Périmètre de consultation conseillé pour un programme voté en assemblée générale : Doubs. Les entreprises RGE y interviennent couramment à Lougres, et l'écart de prix entre la première et la troisième offre dépasse fréquemment 20 % à prestation identique.
Côté performance, un programme voté en assemblée générale pèse pour 35 à 55 % de la consommation totale. Sur la base conventionnelle appliquée à Lougres en zone H1c, cela représente entre 9 609 et 15 100 kWh évités par an, soit 1 032 € à 1 622 € de facture en moins au tarif de référence 2026.
Le métré fait foi avant toute discussion de prix : à Lougres, sur une base de 110 m² en zone H1c, un programme voté en assemblée générale représente de l'ordre de 56 lot principal. Multiplié par un prix unitaire de 9 000 à 24 000 €, on obtient une fourchette de 504 000 € à 1 344 000 € TTC, que le plafond d'assiette de 40 000 € HT vient ensuite borner.
L'ordre des étapes conditionne le droit à l'aide : audit, désignation de l'accompagnateur, dépôt, accord, puis démarrage de un programme voté en assemblée générale. À Lougres, un devis signé trop tôt suffit à faire tomber une aide de 32 000 €.
Le rythme local de diagnostic se lit dans les chiffres publics : 189 DPE pour 1 000 résidences principales à Lougres (63 au total). Ce niveau d'activité fixe les délais réels de un maître d'œuvre mandaté par le syndicat et donc la date de démarrage possible pour un programme voté en assemblée générale.

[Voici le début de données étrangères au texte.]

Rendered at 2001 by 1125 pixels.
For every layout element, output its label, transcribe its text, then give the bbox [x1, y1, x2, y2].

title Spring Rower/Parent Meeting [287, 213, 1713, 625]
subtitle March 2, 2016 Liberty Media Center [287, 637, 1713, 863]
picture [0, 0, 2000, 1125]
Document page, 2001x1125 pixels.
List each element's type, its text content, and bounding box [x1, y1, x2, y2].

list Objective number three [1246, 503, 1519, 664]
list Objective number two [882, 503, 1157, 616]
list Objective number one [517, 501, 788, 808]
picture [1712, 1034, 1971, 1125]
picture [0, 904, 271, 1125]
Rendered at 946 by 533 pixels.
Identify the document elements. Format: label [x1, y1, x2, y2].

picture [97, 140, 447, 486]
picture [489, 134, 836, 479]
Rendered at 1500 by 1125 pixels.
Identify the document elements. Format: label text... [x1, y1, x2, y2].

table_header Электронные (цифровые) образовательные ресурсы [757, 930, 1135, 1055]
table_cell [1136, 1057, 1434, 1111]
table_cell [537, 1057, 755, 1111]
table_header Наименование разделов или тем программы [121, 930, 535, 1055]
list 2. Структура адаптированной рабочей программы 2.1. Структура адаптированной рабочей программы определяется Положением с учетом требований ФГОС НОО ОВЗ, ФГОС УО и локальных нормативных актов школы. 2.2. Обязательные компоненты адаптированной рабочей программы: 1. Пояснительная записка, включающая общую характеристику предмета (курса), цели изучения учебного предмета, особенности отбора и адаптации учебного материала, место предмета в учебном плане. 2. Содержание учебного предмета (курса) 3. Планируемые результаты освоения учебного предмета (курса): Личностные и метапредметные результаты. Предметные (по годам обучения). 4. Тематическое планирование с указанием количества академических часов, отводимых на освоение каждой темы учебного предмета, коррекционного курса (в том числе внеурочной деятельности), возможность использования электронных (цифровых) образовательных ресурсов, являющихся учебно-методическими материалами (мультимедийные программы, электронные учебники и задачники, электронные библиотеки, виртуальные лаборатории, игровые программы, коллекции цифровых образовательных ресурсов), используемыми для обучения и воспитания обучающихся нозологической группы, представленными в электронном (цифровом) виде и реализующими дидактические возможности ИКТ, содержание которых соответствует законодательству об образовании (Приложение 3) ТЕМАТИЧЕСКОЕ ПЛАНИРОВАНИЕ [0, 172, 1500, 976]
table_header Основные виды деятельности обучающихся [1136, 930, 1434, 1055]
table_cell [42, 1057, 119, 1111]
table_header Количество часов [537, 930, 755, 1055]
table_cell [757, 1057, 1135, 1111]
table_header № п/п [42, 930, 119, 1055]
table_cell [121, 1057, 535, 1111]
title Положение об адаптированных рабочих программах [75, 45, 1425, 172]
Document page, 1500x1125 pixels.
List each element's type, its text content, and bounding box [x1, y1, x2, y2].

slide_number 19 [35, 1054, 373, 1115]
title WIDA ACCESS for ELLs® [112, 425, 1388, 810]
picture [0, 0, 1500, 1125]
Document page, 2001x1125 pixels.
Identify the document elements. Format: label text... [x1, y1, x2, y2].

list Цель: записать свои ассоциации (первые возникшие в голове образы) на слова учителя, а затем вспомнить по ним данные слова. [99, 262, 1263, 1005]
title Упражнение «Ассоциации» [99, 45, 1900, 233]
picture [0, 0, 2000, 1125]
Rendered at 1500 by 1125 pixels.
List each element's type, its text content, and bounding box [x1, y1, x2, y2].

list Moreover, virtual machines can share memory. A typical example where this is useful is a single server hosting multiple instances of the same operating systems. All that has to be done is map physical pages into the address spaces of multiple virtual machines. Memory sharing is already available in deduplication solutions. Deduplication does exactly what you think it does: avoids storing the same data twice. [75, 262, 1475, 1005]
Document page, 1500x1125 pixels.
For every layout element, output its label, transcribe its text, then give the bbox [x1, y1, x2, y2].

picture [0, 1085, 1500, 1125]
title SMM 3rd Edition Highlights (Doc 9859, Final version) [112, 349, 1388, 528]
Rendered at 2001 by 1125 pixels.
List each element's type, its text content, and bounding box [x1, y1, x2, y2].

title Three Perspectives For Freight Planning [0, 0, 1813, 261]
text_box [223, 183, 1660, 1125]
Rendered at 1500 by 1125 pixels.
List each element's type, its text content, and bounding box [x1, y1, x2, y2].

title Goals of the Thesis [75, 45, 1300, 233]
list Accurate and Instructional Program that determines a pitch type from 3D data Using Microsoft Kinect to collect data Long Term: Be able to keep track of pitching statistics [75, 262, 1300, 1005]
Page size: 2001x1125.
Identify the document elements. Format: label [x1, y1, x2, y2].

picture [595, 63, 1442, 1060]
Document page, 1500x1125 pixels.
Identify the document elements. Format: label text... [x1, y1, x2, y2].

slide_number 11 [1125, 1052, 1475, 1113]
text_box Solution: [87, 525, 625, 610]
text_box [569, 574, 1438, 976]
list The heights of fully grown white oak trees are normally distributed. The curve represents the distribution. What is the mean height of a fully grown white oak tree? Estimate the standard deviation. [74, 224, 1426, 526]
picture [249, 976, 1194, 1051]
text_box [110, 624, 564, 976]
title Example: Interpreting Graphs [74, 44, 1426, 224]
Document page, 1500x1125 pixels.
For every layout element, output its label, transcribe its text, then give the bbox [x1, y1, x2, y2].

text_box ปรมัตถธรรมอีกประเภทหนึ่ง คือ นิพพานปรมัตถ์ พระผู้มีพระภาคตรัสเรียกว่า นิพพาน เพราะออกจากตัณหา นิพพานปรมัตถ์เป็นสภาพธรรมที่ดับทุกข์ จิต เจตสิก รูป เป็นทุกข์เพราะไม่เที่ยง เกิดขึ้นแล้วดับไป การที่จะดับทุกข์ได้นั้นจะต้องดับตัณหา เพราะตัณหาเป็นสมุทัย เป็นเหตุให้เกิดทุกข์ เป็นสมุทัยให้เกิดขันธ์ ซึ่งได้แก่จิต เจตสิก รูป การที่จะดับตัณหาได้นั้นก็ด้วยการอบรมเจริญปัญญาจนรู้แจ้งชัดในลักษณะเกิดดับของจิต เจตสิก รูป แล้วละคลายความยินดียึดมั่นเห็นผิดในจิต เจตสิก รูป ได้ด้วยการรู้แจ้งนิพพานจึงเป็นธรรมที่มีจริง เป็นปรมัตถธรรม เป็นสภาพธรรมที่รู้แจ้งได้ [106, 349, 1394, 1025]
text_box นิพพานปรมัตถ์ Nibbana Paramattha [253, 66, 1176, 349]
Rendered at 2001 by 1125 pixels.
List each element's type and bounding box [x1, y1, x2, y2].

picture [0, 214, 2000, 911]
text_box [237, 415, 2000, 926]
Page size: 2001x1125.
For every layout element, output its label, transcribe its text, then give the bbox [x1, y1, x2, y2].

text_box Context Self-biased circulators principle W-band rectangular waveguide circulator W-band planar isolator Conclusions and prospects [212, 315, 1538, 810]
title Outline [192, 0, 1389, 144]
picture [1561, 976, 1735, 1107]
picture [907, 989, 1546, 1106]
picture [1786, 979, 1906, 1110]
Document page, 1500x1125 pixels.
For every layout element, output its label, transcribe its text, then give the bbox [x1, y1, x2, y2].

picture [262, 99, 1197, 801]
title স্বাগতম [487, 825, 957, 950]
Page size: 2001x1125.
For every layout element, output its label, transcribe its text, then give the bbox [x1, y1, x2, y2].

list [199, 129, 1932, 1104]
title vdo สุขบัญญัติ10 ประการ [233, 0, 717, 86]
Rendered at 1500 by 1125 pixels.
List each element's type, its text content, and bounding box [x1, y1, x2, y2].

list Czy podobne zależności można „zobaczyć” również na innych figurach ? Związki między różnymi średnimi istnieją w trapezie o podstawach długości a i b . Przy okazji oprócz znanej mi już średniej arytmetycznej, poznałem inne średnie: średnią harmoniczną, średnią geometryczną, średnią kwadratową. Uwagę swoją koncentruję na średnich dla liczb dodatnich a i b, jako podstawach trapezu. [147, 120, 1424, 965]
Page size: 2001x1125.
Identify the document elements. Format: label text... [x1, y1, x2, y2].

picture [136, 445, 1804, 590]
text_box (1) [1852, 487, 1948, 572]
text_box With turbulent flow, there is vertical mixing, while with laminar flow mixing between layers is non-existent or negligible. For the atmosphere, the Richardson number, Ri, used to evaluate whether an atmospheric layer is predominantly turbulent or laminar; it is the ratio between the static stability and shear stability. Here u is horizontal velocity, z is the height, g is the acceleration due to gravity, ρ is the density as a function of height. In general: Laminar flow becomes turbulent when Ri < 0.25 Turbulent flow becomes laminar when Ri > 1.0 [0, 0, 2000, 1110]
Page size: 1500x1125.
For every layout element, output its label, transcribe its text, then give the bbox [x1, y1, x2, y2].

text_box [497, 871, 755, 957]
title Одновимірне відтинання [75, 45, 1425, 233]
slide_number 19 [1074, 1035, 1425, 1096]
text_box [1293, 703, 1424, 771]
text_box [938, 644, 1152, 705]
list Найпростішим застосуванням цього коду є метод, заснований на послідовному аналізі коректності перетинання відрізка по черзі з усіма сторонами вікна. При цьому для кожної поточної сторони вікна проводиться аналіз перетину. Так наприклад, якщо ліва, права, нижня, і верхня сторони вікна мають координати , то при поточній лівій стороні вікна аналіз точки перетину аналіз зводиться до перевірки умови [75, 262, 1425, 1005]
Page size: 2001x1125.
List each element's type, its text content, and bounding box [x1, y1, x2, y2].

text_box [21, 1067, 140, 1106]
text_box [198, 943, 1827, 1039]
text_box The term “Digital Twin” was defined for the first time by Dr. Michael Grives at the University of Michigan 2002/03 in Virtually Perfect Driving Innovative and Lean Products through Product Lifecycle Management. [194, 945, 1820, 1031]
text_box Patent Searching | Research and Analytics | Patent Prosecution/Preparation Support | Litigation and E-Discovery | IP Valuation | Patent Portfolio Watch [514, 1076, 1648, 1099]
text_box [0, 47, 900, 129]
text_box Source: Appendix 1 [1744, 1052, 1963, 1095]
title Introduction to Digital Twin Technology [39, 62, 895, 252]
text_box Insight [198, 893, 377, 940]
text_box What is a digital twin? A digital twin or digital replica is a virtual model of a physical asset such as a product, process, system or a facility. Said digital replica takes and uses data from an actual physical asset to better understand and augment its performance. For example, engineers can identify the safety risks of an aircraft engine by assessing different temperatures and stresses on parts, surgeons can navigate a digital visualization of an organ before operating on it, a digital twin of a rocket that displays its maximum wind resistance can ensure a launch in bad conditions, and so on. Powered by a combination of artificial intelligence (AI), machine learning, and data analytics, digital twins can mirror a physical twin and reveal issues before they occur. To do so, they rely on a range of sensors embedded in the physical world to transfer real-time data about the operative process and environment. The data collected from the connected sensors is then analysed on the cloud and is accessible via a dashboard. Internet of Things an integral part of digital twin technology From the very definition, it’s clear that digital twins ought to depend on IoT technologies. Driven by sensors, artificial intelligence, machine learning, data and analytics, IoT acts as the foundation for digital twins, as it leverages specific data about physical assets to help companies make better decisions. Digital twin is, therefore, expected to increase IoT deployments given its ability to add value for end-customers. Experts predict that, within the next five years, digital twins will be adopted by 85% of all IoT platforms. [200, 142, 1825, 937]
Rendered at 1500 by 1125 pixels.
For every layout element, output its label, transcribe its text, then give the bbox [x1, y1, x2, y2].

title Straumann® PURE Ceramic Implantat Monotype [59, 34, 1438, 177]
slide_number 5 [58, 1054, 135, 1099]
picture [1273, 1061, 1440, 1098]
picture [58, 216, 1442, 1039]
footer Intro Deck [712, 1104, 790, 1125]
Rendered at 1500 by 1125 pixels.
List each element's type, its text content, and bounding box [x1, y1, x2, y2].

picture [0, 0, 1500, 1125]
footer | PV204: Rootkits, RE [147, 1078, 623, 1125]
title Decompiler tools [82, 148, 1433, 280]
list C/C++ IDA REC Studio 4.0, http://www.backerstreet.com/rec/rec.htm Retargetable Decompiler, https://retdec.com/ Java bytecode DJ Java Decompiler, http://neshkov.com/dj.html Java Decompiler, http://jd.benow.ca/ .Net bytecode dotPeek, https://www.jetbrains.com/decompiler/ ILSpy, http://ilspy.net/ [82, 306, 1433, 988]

Pourquoi la même solution ne se classe pas au même rang partout : à Lougres relève de la zone H1c, dont la base conventionnelle atteint 250 kWh/m²/an. Le temps de retour de un programme voté en assemblée générale s'en trouve mécaniquement raccourci par rapport aux zones plus douces.
L'arbitrage se fait en part d'assiette : à Lougres, le programme collectif en absorbe environ 2310 %. Il reste donc de la marge pour les autres lots du bouquet, sachant que l'aide portée par ce seul poste va de 18 000 € à 32 000 € selon la catégorie de ressources.